# The task
Give the number of lines in the records that contain the string "canción", and nothing else. Case counts.

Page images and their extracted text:
=== Section Start ===

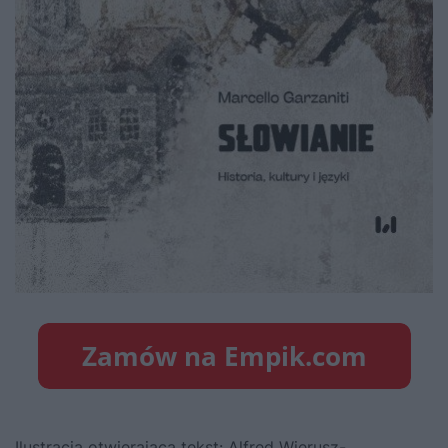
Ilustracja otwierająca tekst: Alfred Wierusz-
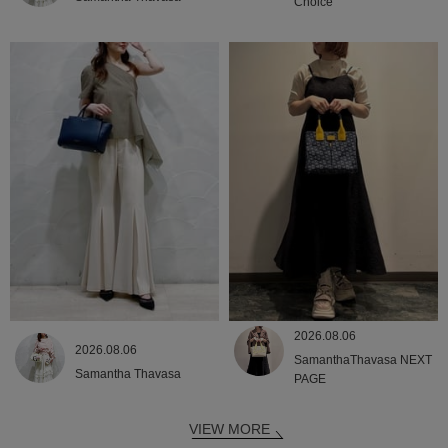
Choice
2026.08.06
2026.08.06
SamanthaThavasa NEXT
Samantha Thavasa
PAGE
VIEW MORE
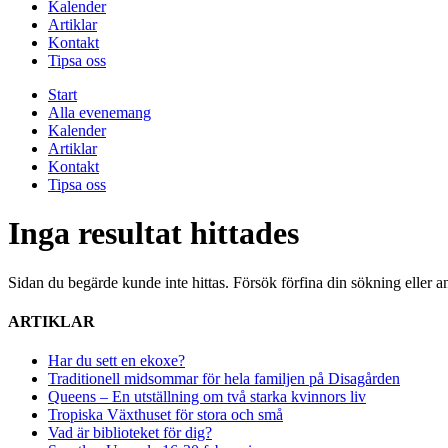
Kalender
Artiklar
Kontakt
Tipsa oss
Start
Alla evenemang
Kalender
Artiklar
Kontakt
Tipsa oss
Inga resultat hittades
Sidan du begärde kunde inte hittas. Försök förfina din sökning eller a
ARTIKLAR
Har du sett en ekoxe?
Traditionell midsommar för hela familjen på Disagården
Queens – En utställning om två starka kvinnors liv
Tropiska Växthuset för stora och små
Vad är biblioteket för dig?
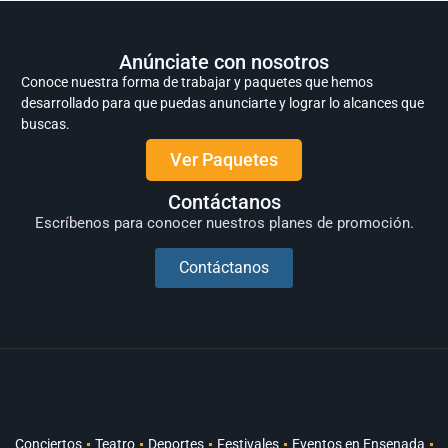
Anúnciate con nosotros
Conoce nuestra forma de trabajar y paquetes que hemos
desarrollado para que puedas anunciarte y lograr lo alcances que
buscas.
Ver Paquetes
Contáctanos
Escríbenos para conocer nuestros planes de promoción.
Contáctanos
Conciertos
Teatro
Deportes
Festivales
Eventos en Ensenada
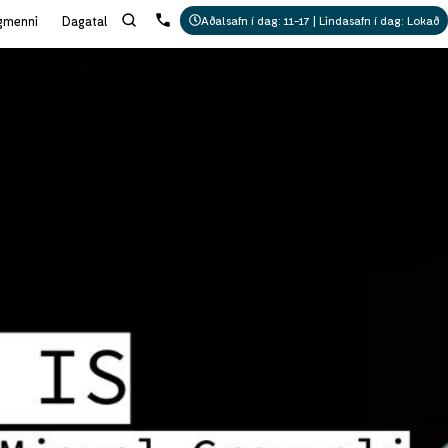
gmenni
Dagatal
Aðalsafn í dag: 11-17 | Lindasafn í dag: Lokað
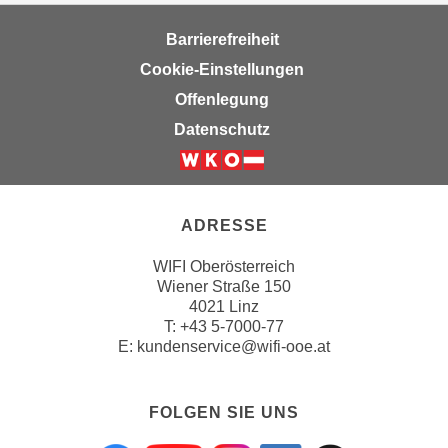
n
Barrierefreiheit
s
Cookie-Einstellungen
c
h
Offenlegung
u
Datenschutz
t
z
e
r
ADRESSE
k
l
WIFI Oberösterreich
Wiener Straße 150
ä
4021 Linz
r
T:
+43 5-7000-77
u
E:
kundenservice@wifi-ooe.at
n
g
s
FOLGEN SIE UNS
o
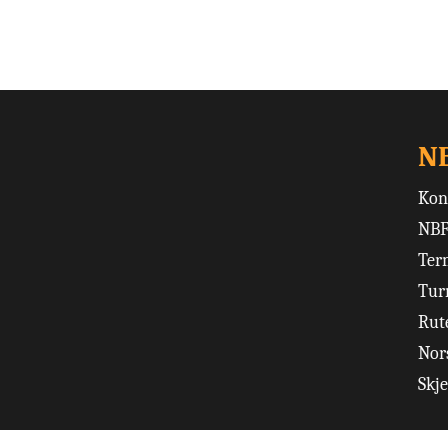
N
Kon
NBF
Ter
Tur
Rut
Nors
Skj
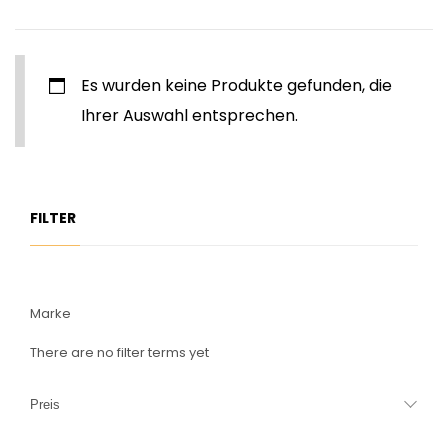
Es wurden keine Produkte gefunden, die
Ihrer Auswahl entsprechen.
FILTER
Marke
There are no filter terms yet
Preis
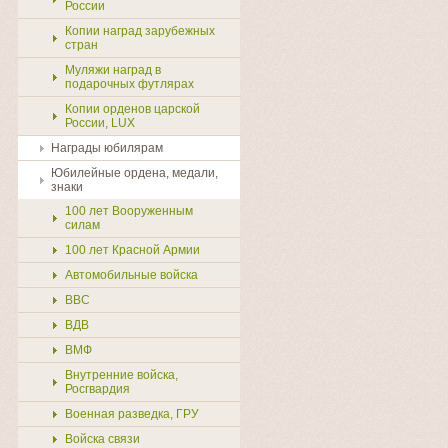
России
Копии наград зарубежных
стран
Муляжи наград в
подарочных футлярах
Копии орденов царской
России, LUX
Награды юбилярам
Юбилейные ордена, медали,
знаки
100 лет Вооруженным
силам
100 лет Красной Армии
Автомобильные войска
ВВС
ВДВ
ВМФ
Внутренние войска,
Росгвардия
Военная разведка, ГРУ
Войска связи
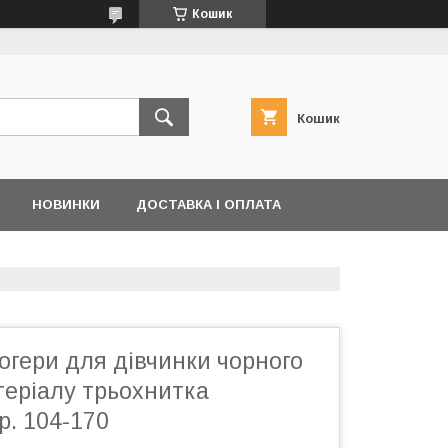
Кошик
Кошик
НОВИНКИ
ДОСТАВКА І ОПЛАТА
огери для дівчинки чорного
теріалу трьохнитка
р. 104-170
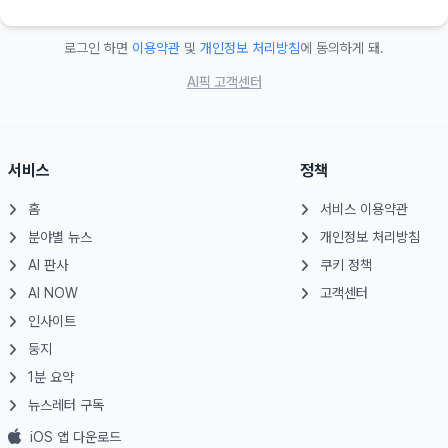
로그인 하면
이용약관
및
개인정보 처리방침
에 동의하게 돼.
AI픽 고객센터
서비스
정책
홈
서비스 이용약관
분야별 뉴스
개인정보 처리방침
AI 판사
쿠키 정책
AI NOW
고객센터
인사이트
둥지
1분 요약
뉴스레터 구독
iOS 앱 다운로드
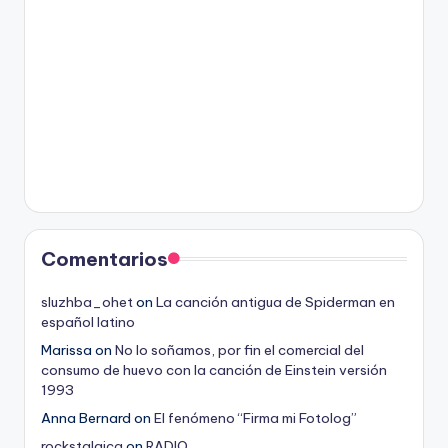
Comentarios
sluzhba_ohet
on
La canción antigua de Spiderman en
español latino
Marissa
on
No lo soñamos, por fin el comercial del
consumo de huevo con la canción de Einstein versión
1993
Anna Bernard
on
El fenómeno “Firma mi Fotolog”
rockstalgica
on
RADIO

=== Section End ===

# Response for this exercise
2